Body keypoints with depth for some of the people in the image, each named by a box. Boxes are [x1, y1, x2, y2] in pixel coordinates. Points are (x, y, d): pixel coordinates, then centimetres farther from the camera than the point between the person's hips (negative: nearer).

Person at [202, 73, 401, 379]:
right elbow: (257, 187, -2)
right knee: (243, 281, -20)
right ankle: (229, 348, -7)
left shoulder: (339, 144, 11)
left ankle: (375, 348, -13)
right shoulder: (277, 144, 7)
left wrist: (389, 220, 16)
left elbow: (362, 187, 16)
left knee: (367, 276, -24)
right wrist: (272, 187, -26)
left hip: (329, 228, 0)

----

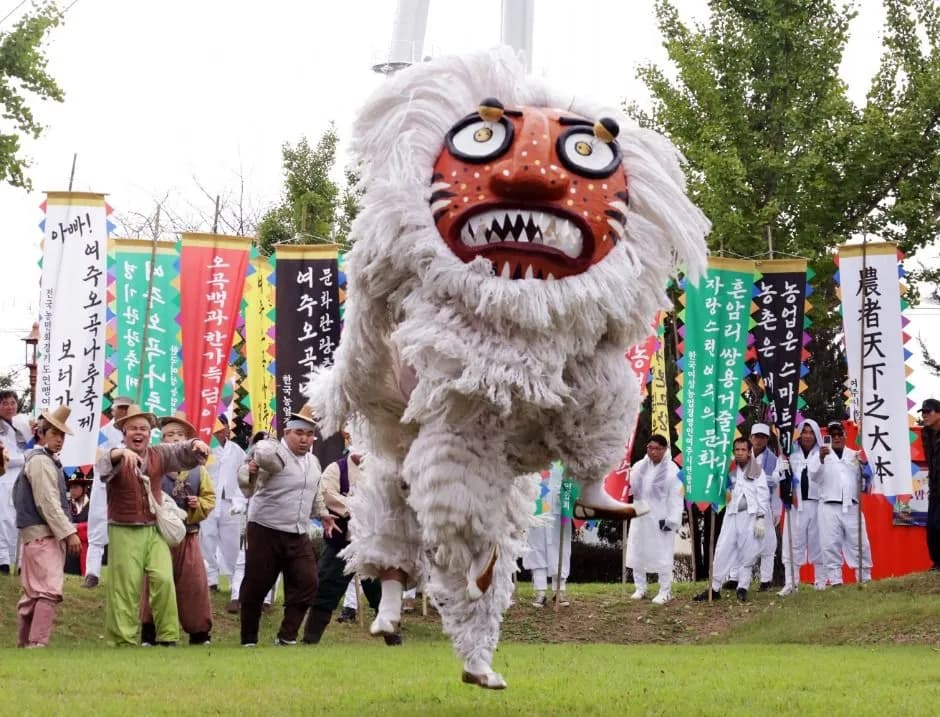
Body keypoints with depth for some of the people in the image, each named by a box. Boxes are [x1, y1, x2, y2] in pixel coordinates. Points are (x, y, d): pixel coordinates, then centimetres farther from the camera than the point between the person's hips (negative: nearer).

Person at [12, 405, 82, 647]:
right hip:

----

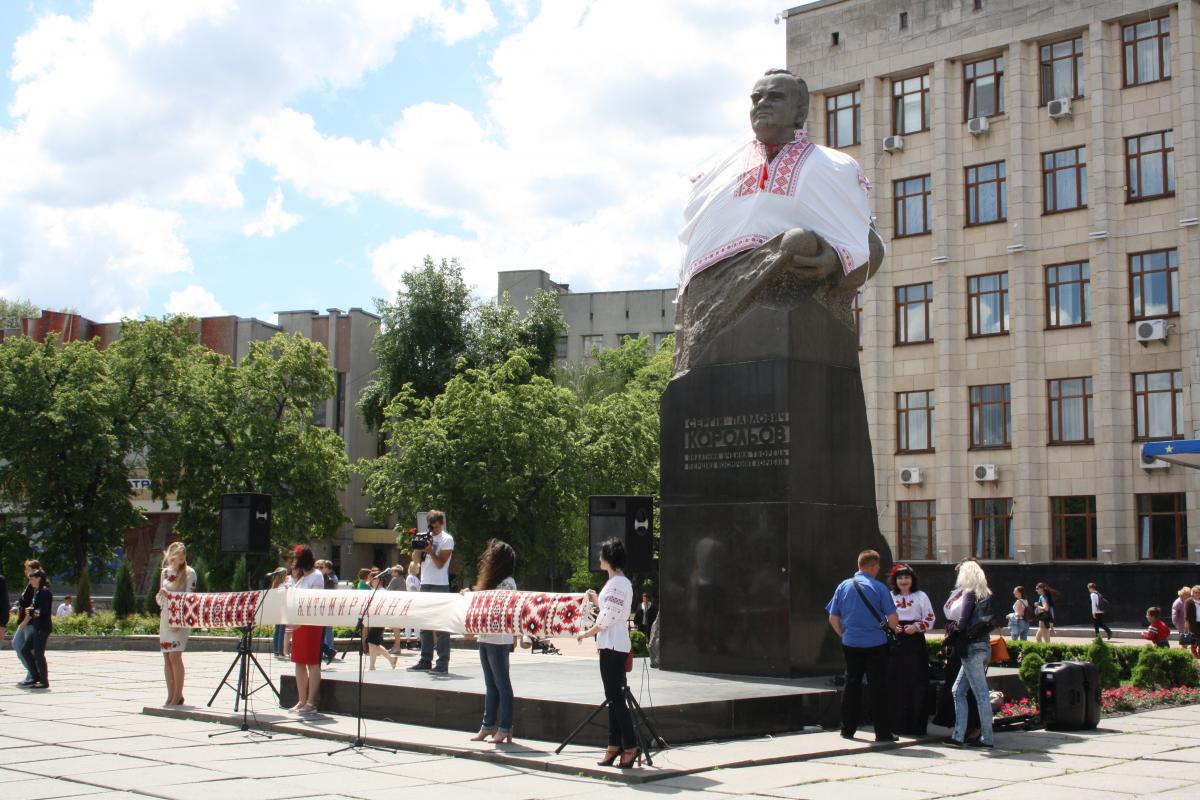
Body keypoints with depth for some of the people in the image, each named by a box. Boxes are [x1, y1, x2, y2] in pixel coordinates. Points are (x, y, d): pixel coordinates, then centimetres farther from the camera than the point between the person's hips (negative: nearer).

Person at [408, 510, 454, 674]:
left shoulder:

----

Assigned task: How many lines of the records contain the word "shoulder"? Reply with the number alone.

Solution to this exercise: 3